The Indian rupee is facing significant downward pressure, recently hitting a record low of 97.15 against the US dollar. Former RBI Governor Duvvuri Subbarao argues that allowing the rupee to depreciate could serve as a natural shock absorber for the economy, particularly amid external pressures stemming from geopolitical uncertainties. He emphasizes that the RBI should use liquidity measures as a primary tool to manage inflation risks rather than resorting to aggressive rate hikes, which could stifle economic growth.
Subbarao's comments come at a critical juncture, with the RBI's Monetary Policy Committee set to meet soon to decide on interest rates. The central bank has already reduced the repo rate by 1.25% since last year, but the balancing act between controlling inflation and supporting growth remains precarious. Currently, the repo rate stands at 5.25%, and any further tightening could exacerbate economic challenges.
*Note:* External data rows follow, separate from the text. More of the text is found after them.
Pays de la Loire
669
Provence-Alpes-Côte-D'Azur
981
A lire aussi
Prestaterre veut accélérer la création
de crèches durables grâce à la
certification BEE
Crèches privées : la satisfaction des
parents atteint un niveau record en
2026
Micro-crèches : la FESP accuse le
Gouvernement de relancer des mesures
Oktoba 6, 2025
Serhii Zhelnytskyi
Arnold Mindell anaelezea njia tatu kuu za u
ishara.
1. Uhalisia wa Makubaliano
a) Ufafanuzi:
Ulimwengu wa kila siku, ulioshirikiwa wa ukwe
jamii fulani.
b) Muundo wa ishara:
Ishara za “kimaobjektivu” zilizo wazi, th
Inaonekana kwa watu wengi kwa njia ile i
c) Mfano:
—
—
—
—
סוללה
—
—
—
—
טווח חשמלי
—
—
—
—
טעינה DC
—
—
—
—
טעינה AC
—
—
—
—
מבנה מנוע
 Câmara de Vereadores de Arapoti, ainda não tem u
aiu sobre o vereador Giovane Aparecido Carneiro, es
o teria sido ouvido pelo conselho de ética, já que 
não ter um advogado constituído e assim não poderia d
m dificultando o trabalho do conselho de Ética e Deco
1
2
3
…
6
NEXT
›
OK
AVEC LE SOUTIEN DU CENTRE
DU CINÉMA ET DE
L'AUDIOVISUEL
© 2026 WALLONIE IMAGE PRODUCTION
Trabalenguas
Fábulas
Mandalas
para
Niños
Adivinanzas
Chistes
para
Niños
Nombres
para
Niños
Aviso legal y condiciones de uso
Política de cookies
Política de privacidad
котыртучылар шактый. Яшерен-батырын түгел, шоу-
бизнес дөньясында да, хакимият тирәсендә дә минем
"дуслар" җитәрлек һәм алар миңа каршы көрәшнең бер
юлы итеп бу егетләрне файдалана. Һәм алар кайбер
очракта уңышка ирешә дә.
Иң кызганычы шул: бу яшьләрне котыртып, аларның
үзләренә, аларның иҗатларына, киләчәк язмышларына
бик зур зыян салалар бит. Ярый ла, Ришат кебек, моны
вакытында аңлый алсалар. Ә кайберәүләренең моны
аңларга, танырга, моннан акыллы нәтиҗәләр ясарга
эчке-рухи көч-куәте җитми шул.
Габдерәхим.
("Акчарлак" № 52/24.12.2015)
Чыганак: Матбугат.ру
The former governor highlights that the rupee's depreciation reflects a deterioration in India's external balance, exacerbated by rising crude oil prices and inflationary pressures. He warns that if market participants believe the rupee will continue to weaken, it could trigger a self-fulfilling prophecy, leading to further capital outflows and economic instability. Investors, importers, and households may react by rushing to secure dollars or gold, thereby intensifying the rupee's decline.